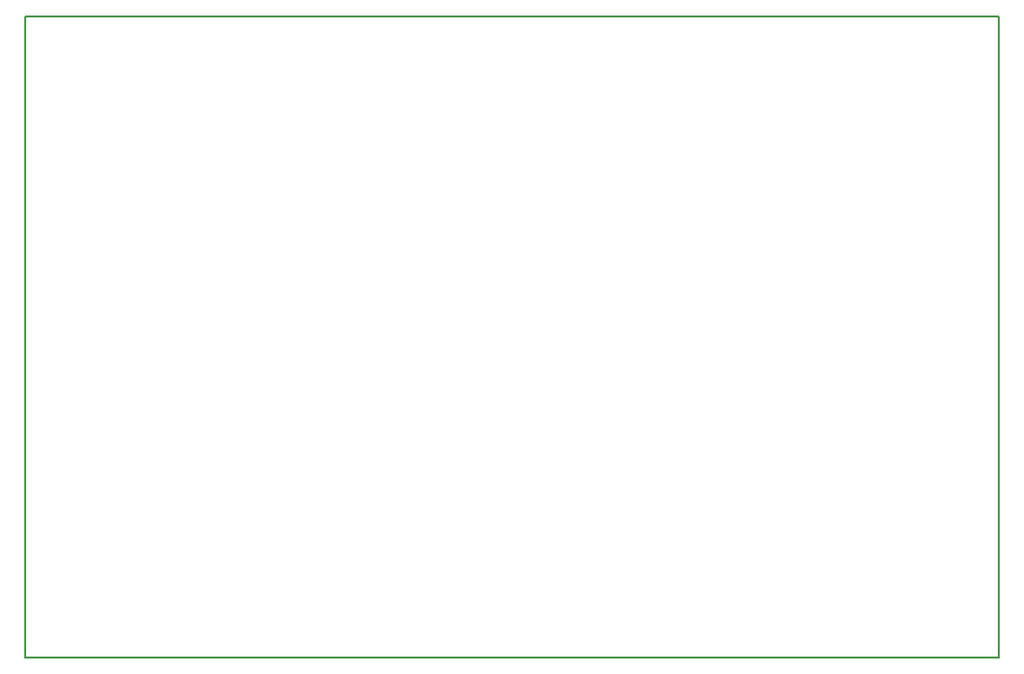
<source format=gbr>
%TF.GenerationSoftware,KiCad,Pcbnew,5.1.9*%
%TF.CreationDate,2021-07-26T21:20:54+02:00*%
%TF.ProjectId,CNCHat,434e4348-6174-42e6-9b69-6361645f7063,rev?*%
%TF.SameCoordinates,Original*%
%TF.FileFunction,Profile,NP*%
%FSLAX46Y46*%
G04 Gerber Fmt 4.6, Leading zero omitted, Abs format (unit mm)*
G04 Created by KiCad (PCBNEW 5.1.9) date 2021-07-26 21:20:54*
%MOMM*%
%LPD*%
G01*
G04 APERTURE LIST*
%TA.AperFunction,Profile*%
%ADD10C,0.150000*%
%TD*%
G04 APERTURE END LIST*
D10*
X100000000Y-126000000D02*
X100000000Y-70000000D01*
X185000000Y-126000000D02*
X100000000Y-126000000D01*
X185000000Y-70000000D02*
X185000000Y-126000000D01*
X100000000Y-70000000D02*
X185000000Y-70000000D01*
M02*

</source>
==
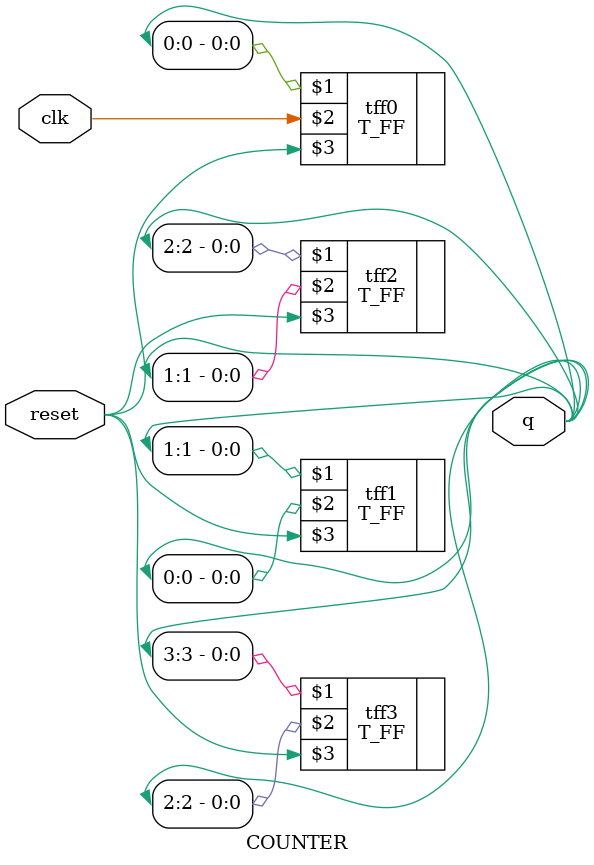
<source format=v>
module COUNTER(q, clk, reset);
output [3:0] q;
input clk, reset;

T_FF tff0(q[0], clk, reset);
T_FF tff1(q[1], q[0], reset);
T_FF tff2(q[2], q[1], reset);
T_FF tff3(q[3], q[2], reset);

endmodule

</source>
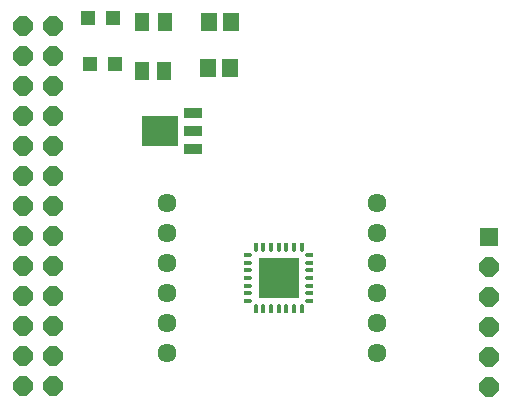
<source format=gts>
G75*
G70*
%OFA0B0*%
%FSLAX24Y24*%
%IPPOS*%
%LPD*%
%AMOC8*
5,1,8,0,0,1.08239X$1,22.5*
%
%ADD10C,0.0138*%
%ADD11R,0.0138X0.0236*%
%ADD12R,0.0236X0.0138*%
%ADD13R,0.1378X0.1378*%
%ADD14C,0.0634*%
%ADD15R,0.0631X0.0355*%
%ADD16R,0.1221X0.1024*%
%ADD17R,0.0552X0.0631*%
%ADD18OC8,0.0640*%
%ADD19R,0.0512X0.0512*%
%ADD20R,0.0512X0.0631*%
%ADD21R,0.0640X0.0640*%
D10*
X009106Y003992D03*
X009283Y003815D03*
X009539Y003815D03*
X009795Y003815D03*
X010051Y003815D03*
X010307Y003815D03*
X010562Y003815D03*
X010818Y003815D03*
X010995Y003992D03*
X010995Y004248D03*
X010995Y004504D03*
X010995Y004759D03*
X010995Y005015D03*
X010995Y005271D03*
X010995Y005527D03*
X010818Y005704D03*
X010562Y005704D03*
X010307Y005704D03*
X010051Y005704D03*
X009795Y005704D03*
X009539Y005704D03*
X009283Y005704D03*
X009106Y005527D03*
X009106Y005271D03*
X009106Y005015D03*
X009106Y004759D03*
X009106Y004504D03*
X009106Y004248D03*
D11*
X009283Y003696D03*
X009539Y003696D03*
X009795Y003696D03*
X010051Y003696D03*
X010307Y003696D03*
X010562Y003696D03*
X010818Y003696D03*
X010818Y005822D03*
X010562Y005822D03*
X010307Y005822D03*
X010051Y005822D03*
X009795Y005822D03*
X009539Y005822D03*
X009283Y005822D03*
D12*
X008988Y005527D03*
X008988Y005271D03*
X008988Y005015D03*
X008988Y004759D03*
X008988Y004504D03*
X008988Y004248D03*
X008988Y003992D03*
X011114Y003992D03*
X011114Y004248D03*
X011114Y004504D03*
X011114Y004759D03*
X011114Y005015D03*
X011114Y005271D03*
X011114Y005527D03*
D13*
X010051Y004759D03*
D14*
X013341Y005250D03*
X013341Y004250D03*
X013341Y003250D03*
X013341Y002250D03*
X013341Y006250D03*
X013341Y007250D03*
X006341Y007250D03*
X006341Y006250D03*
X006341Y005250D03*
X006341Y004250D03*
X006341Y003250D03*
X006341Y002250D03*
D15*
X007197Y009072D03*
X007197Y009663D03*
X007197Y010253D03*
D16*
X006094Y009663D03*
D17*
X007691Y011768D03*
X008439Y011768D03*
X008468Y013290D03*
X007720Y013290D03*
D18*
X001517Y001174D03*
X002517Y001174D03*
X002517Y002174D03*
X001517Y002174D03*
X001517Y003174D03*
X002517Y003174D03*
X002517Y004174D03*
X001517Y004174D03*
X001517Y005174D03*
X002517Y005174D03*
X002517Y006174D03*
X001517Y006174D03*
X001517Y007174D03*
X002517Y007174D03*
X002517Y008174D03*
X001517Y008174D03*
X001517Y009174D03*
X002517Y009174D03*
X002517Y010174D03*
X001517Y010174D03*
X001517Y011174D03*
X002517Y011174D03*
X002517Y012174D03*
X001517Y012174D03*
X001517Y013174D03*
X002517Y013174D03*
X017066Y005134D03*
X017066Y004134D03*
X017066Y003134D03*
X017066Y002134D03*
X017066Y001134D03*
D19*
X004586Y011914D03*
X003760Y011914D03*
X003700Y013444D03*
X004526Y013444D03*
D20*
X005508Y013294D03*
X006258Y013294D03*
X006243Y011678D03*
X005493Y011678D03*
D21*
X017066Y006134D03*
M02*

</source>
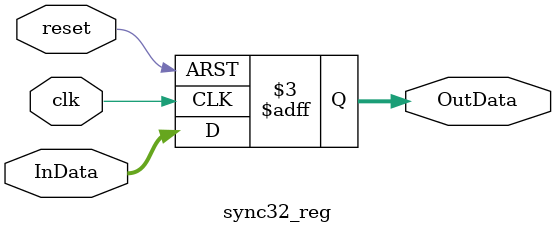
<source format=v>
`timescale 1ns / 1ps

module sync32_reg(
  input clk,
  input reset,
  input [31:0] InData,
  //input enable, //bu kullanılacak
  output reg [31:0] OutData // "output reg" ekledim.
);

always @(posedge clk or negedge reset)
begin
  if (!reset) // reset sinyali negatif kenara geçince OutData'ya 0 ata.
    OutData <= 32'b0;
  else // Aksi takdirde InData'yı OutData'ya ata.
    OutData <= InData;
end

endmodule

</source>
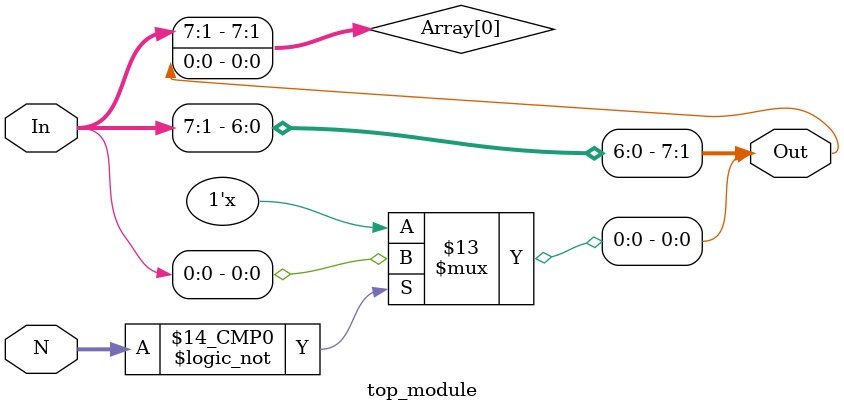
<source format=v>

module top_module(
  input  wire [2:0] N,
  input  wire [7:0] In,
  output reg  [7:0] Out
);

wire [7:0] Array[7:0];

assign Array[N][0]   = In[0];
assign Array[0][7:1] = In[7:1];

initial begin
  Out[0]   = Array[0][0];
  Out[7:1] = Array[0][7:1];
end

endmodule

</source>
---
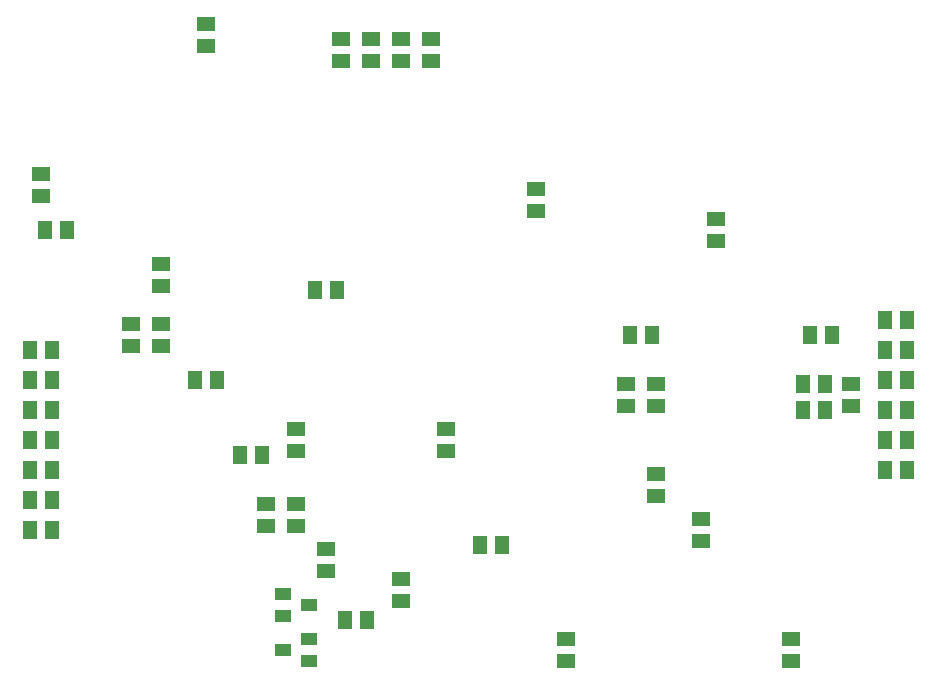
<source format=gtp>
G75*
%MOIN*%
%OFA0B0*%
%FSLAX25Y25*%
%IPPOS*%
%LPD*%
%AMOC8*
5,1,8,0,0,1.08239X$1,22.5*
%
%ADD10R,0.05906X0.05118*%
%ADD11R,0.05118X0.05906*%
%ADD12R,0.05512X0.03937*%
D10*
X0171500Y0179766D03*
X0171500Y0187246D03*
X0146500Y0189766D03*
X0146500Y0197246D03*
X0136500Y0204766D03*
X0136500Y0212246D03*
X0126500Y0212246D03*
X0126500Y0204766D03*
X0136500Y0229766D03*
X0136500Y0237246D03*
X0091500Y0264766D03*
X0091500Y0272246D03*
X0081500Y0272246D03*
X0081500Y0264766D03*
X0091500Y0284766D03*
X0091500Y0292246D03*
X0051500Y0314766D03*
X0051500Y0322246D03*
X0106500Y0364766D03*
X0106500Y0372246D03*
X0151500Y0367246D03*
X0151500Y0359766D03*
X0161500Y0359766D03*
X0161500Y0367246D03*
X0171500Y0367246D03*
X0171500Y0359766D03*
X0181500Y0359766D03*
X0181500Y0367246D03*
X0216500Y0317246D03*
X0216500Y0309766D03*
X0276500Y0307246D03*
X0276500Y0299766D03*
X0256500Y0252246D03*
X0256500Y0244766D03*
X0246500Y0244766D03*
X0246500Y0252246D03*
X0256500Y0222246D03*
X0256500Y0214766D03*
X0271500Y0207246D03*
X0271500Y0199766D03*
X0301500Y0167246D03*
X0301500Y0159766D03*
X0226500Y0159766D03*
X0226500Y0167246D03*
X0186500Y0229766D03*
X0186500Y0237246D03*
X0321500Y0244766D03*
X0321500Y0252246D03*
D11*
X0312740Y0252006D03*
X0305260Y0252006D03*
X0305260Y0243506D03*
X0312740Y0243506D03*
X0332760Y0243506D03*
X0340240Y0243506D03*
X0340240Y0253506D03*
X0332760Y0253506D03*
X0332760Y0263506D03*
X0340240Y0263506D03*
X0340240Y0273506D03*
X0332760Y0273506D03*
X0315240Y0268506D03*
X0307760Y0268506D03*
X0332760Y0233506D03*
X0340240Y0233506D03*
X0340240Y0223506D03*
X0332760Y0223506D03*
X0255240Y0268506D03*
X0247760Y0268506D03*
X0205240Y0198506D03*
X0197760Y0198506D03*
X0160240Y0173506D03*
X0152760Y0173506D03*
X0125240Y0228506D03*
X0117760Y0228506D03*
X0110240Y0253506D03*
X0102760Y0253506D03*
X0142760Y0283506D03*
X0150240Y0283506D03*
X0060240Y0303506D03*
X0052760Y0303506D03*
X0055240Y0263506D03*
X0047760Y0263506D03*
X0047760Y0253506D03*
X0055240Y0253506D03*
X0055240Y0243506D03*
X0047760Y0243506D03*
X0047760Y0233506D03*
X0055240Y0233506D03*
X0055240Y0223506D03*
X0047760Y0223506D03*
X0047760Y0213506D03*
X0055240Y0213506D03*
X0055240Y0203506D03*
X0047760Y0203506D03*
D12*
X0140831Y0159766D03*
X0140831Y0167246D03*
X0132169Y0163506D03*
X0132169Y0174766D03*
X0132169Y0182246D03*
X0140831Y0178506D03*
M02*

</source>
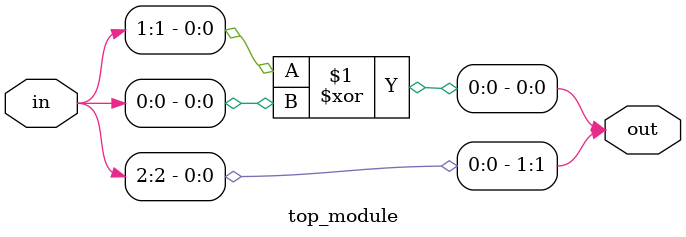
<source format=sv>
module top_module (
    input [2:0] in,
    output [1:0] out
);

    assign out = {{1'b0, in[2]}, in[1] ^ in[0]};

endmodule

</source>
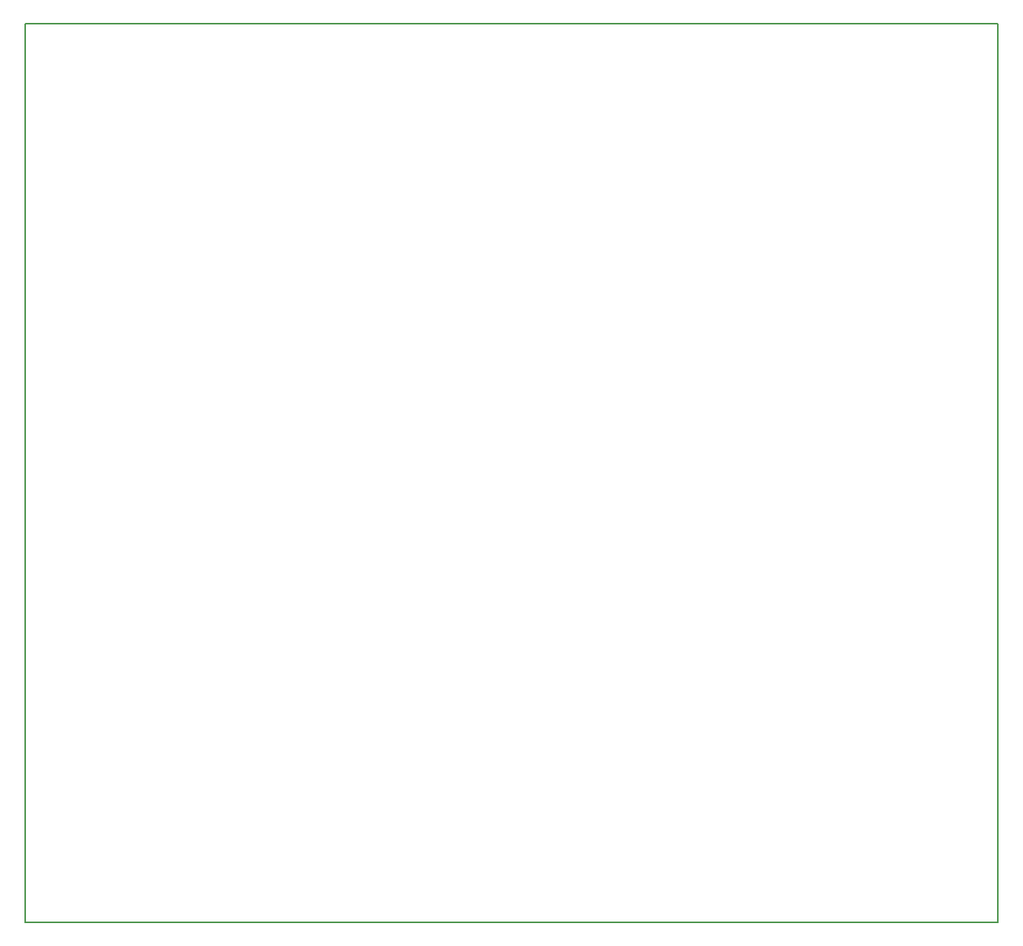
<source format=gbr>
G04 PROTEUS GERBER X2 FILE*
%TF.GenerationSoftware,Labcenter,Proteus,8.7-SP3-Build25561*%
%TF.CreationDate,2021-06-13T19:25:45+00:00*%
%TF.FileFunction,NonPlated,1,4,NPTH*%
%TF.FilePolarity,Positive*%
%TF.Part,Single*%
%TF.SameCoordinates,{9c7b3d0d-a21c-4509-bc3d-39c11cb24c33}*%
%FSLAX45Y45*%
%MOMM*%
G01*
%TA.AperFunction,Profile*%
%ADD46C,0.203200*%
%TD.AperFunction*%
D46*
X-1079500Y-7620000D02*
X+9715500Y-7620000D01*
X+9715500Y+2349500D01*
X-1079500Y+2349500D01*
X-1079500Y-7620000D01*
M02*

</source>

WORK INSTRUCTION =>
The lines that contain the word "reset" are wanted; copy each of them from the records.

RESULT OF THIS EXERCISE =>
module COUNTER(q, clk, reset);
input clk, reset;
T_FF tff0(q[0], clk, reset);
T_FF tff1(q[1], q[0], reset);
T_FF tff2(q[2], q[1], reset);
T_FF tff3(q[3], q[2], reset);
  input reset,
always @(posedge clk or negedge reset)
  if (!reset) // reset sinyali negatif kenara geçince OutData'ya 0 ata.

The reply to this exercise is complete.